[BEGIN PASSAGE SHOWN]

* FTSE 100 down 0.4%, FTSE 250 down 0.3%
* Mondi slips after Q3 update, drags rivals
* Burberry bounces on LVMH results
* FTSE 100 forms "Death Cross" pattern
(Adds company news items, analyst quotes, updates share moves)
By Muvija M and Shashwat Awasthi
Oct 10 (Reuters) - London's FTSE 100 handed back gains on
Thursday as trade sentiment turned sour after yet another twist
in the U.S.-China trade war saga ahead of official talks, while
packaging firm Mondi slumped after a weak update.
The FTSE 100 index dipped 0.4% by 0755 GMT, with
Mondi and its rivals DS Smith and Smurfit Kappa
falling 2.8%-4.5%, after Mondi reported a plunge in core
earnings due to lower sales volumes and pricing pressure.
Homewares retailer Dunelm slid 5.3%, after it
flagged a softer market, which partly led to 0.3% dip in the
FTSE 250.
After starting on the front foot on hopes that trade talks
scheduled for tomorrow and Friday would yield a breakthrough, a
report that Beijing has urged Washington to stop unreasonable
pressure on Chinese companies dragged the main index in to the
red.
A report that the U.S. was mulling a currency agreement with
China as part of a partial deal that could see a planned tariff
hike next week being cancelled had offered some respite to
markets, though a separate report said there was lack of
progress in deputy-level talks held this week.
"Ultimately, goodwill gestures are great but it doesn't
resolve the deep divides that clearly exist on certain issues,
which makes a deal in the foreseeable future unlikely," Oanda
analyst Craig Erlam said.
Amidst the trade angst and Brexit worries, the FTSE 100
formed a "Death Cross" pattern as its 50-day moving average
(DMA) crossed below the 200 DMA, a technical pattern that is a
warning sign that more losses are likely in the near term.

[END PASSAGE SHOWN]
[BEGIN GIVEN ENTRIES]

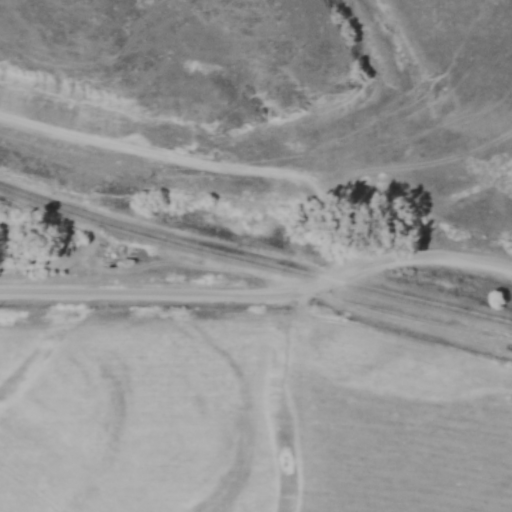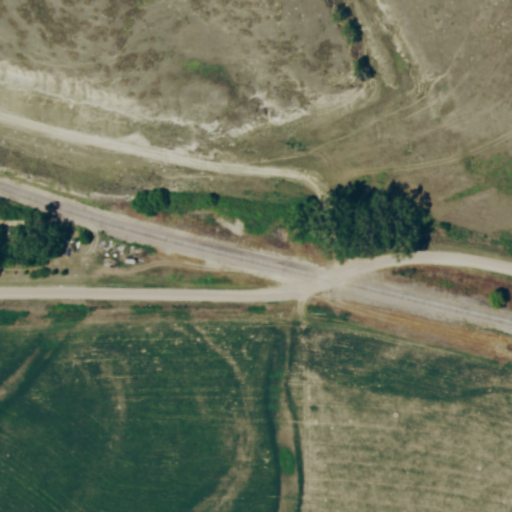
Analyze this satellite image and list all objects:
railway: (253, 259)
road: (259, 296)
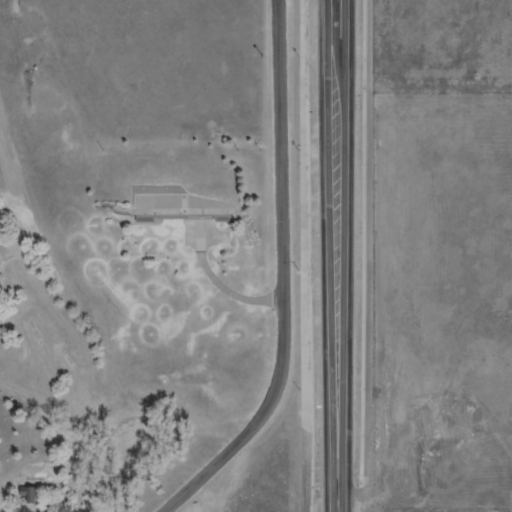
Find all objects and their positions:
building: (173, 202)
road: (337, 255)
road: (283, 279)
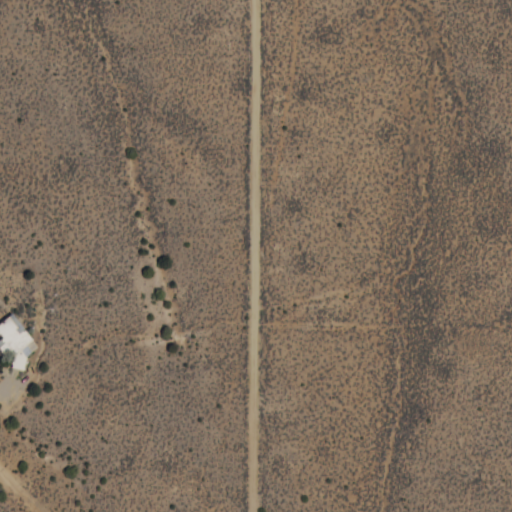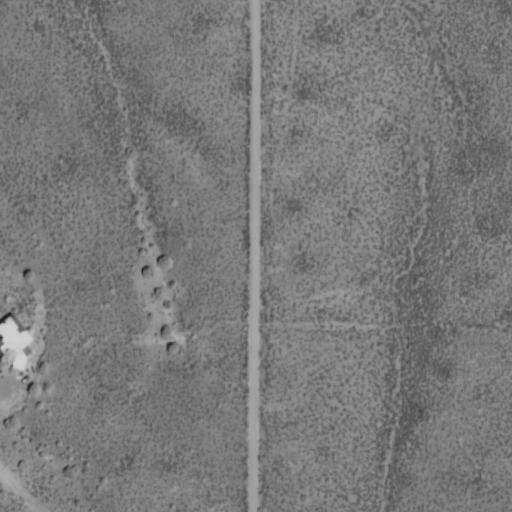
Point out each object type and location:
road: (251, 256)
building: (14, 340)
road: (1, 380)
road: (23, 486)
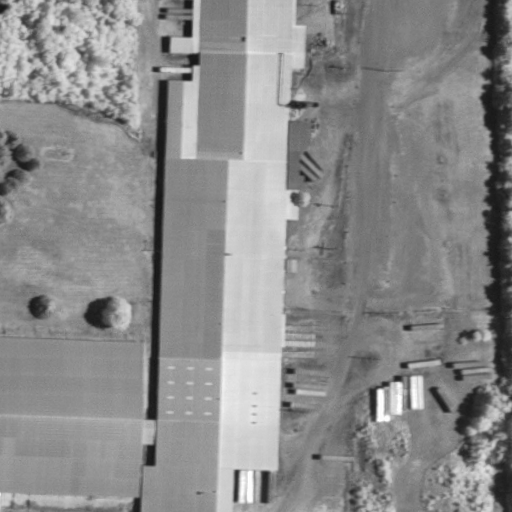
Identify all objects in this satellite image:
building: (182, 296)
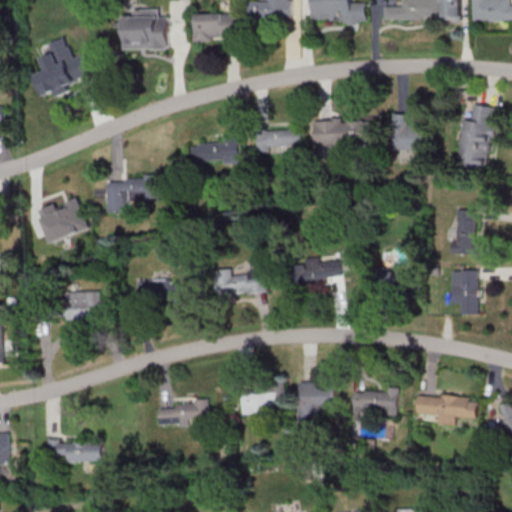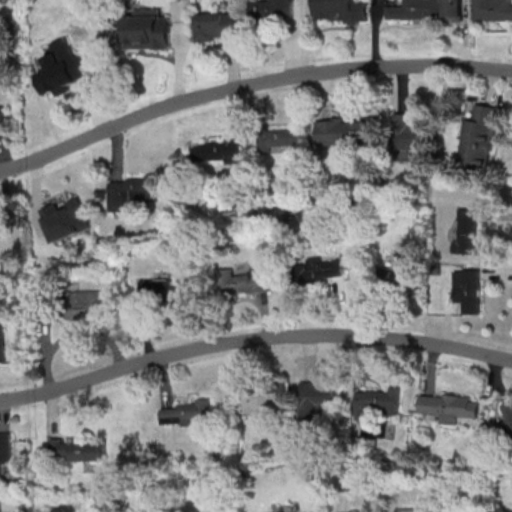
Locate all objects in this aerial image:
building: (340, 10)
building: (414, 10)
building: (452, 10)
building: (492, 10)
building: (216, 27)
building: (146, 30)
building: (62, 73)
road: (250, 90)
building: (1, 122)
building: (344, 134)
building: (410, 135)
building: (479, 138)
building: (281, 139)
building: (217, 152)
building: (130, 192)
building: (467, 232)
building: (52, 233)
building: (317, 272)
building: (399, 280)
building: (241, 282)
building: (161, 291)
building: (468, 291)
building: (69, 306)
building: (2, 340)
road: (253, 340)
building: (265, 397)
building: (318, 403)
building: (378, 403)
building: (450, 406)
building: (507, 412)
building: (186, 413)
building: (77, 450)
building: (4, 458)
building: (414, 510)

[END GIVEN ENTRIES]
[BEGIN GIVEN ENTRIES]

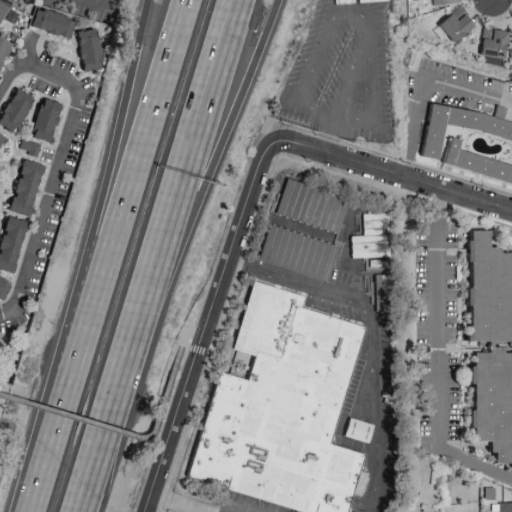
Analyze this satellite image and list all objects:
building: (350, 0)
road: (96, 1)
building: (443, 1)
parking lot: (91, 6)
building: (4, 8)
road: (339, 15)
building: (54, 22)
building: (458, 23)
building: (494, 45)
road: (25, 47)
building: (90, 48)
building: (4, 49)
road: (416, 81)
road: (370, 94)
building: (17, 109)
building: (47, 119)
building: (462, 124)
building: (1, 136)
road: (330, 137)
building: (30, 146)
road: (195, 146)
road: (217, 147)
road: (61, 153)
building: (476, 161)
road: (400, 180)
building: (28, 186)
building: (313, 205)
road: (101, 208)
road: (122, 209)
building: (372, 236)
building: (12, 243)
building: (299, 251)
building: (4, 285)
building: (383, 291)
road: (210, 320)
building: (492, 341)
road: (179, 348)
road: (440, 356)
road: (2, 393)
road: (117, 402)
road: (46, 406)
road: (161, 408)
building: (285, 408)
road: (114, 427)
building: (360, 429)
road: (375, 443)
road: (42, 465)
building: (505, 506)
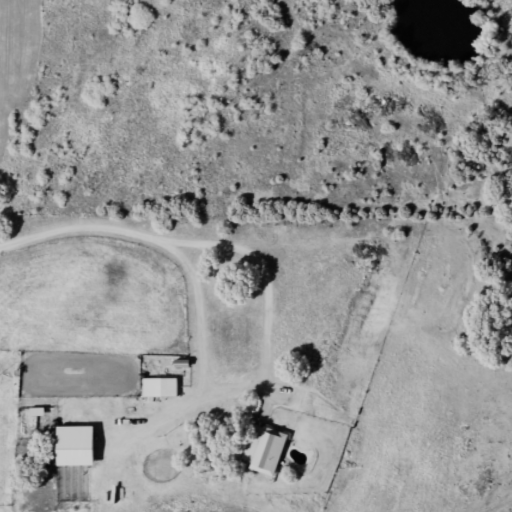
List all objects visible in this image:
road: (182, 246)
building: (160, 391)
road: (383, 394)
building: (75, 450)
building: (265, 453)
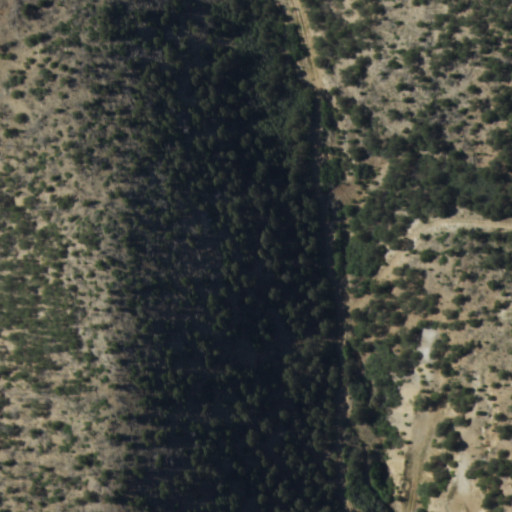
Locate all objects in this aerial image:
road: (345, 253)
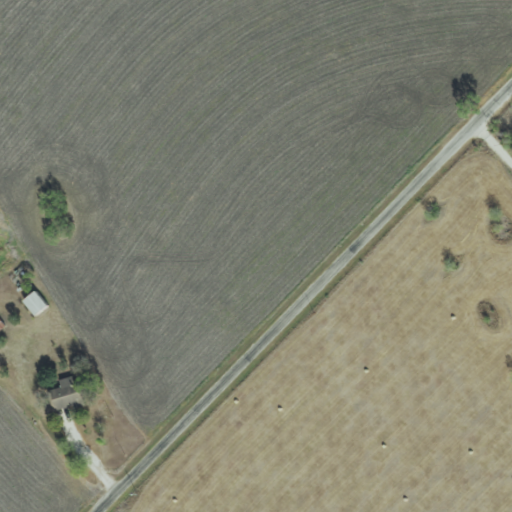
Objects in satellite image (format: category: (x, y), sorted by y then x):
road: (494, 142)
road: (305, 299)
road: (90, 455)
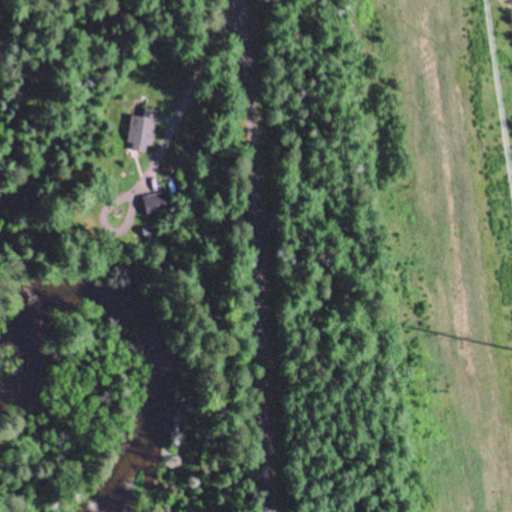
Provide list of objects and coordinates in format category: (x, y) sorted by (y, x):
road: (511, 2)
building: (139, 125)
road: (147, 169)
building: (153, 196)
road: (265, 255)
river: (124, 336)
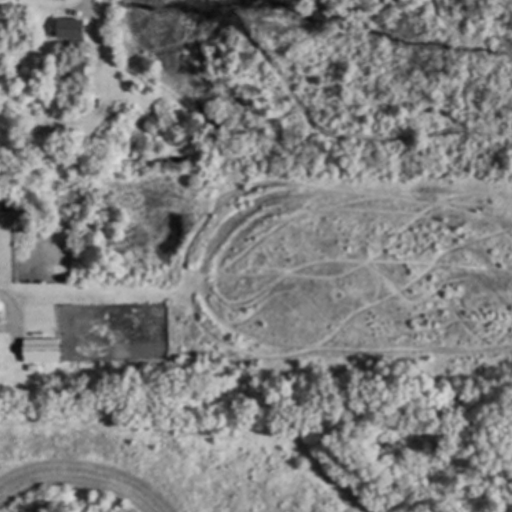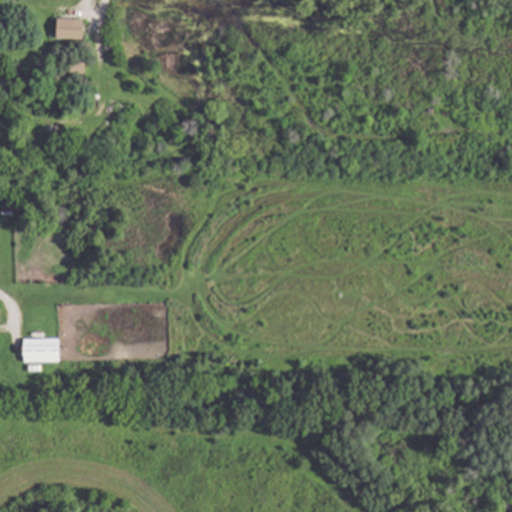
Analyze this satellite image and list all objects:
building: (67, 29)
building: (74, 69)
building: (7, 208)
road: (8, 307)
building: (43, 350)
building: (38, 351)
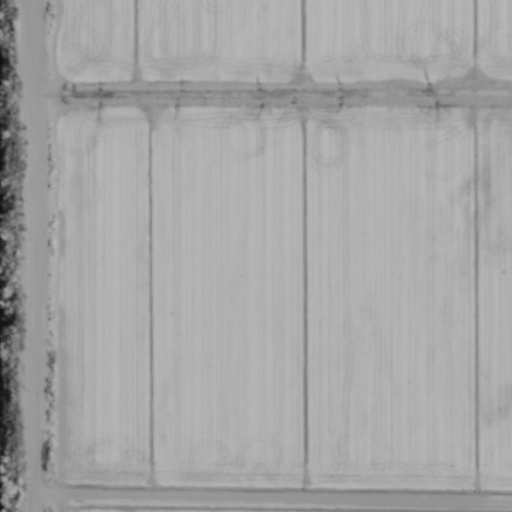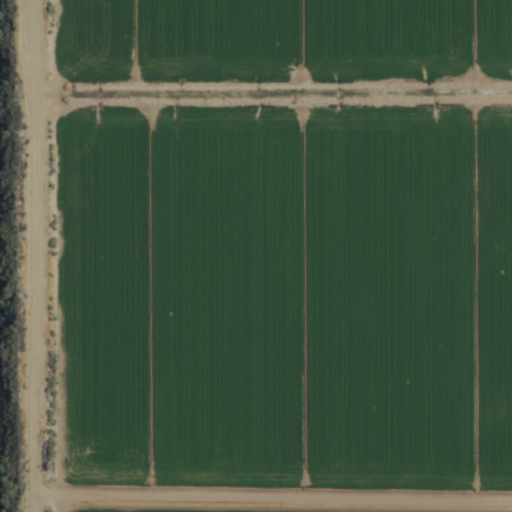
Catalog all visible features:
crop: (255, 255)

[END GIVEN ENTRIES]

## JOBS
1: Echo the part of the market report between "By Muvija M" and "a weak update.", inclusive.
2: How many lines of the records contain the string "sorted", counting case? Reply with the number alone.
The market report and the records are unrelated material.

## THE RESULTS
1:
By Muvija M and Shashwat Awasthi
Oct 10 (Reuters) - London's FTSE 100 handed back gains on
Thursday as trade sentiment turned sour after yet another twist
in the U.S.-China trade war saga ahead of official talks, while
packaging firm Mondi slumped after a weak update.

2: 2